Dukungan untuk sekolah
Pertukaran ilmu, budaya, dan bahasa antara Indonesia dan Jepang kepada peserta didik juga didukung The Japan Foundation sejak tahun 1974. Salah satunya lewat program Nihongo Partners dengan berkolaborasi bersama Kementerian Pendidikan, Kebudayaan, Riset, dan Teknologi (Kemendikbudristek) yang diperkuat melalui kerangka Memorandum Kerja Sama pada Juli 2022.
Dengan cerdas budaya, anak dapat memahami, berpikir, berkomunikasi, dan berperilaku secara efektif dalam menghadapi berbagai perbedaan yang ada sehingga lebih adaptif dan inklusif dalam menghadapi berbagai tantangan di masa depan.

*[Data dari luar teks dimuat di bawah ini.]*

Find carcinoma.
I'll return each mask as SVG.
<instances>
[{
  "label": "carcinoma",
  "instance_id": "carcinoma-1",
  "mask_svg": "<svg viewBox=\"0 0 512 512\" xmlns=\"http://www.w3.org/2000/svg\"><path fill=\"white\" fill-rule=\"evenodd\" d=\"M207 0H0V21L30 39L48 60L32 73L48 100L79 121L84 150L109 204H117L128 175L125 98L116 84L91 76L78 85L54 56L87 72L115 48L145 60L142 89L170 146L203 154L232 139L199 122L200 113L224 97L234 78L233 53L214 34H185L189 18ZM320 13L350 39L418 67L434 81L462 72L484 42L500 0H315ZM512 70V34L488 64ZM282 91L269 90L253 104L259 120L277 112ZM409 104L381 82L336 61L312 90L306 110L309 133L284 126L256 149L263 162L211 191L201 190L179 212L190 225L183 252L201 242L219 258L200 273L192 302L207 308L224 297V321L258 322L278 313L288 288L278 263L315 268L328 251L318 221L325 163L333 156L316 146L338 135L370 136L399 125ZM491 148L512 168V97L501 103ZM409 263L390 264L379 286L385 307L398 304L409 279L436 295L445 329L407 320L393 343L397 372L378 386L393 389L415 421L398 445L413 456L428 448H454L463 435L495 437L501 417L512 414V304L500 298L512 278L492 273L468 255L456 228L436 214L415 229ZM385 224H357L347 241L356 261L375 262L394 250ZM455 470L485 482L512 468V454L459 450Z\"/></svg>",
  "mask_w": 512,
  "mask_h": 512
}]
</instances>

Program Nihongo Partners adalah program pengiriman para relawan, diutamakan ke SMA dan SMK di Indonesia, untuk mengajarkan bahasa dan budaya Jepang. Di kurun tahun 2022, The Japan Foundation mengirimkan sebanyak 55 relawan yang terbagi dalam dua gelombang, yaitu Gelombang 17 dan Gelombang 18 yang bertugas sejak September 2022 hingga Maret 2023.
Direktur Jenderal Japan Foundation, Takahashi Yuichi di acara audiensi Kemendikbudristek dengan relawan program Nihongo Partners Gelombang ke-17 di Jakarta pekan ini mengungkapkan apresiasi atas dukungan Kemendikbudristek untuk program mereka. The Japan Foundation memfasilitasi penugasan relawan di 20 SMA dan SMK terpilih di kawasan Bogor, Depok, Tangerang, dan Bekasi.

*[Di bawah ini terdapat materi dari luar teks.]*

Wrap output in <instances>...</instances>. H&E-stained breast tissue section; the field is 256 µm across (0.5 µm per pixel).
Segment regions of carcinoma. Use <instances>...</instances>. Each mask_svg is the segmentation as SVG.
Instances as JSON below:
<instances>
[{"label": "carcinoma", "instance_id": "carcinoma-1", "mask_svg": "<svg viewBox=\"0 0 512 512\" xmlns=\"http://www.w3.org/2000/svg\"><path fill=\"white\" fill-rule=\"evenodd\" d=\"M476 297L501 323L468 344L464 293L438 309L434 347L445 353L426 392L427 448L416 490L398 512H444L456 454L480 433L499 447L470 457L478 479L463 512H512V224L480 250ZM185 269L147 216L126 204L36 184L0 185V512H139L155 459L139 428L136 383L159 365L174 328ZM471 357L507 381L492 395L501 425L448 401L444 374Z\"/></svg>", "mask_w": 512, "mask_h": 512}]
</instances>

“Meskipun kegiatan relawan Gelombang ke-17 akan berakhir di bulan Maret 2023, namun kami akan menciptakan program berkelanjutan untuk para relawan dapat berbagi praktik baik dan pengalaman yang didapat di Indonesia kepada rekan sejawatnya di Jepang,” kata Takahashi.
Salah satu relawan Nihongo Partners Gelombang ke-17, Yuri Takenaka menuturkan, dirinya bertugas di SMA Islam Dian Didaktika Kota Depok dan SMA Labschool Cirendeu Kota Tangerang Selatan. “Bertepatan di Hari Guru Nasional tanggal 25 November 2022, saya merasa terharu mendapatkan sebuah surat dari salah satu siswa di sekolah yang saya ajar. Siswa tersebut menuturkan di dalam suratnya bahwa dia menjadi lebih termotivasi belajar bahasa Jepang lewat metode yang saya ajarkan,” tutur Yuri.
Pelaksana tugas Kepala Biro Kerja Sama dan Humas Kemendikbudristek, Anang Ristanto mengapresiasi kontribusi relawan Nihongo Partners Gelombang ke-17 yang telah memperkenalkan bahasa dan budaya Jepang ke berbagai SMA dan SMK di Indonesia lewat metode pembelajaran kreatif yang selama ini hanya dinikmati siswa lewat platform virtual.
“Selain itu, Kemendikbudristek juga mendapat praktik baik dan pengalaman pembelajaran menyenangkan dari siswa serta guru dan tenaga kependidikan saat melakukan interaksi dengan relawan Nihongo Partners. Kami berharap relawan dapat mempromosikan budaya Indonesia setibanya di Jepang nanti,” kata Anang.